To coincide the with opening of the NAB show, the Consumer Electronics Association, which stages CES, released a poll showing that only 10 percent of respondents received their breaking news from over-the-air broadcasts. The poll also showed that a large majority favored having the federal government auction off "underutilized" broadcast frequencies, some of which are now held by TV and radio stations.

Mobile devices that could play almost any type of programming were the starring attraction of this year's CES.

But in his state of the industry speech, NAB President Gordon Smith countered that broadcasting was a more efficient use of airwaves than mobile uses, such as data transmission to cellphones and iPads.

"So we are in full battle mode to protect broadcasters from being forced to give up spectrum involuntarily," he said.

As a show, the NAB has started to bounce back from the recession. This year, the trade show was expected to attract about 1,500 exhibitors taking up slightly more than 800,000 square feet. Although both marked single-digit percentage improvements from last year, they were still down from the 1,600 exhibitors and 900,000 square feet in 2009.

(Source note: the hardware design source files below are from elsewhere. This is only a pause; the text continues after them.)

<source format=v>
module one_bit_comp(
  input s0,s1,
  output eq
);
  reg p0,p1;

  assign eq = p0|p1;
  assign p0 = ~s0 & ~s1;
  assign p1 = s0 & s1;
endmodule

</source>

Displays of professional grade equipment such as set lights and microphones occupied much of the show floor. Companies including Canon and Panasonic constructed huge exhibits that included detailed sets, some with live models that let people run cameras through the courses.

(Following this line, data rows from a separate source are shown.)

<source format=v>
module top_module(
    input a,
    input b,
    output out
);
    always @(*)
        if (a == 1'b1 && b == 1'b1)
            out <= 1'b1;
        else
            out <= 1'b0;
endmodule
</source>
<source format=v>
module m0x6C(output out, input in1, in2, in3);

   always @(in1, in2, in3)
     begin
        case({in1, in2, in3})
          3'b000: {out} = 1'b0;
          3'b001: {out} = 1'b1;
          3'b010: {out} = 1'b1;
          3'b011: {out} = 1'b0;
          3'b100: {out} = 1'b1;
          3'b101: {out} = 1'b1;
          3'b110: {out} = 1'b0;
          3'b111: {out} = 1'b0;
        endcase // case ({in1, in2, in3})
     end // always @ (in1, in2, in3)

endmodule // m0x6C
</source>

Displays from other companies were much smaller. CineView 3D, a Las Vegas-based company, is distributing a low-cost system for adding 3-D to conventional monitors and TVs. In the system, developed by the German engineer, a plastic sheet placed over a screen or monitor can create a 3-D look when used along with special software.

The system will go on sale in May through the company's website at $95 for small screens. It is designed, CineView 3D director Stephen Scharren said, to enhance a picture without expensive hardware, such as glasses, that have hampered the rollout of conventional 3-D.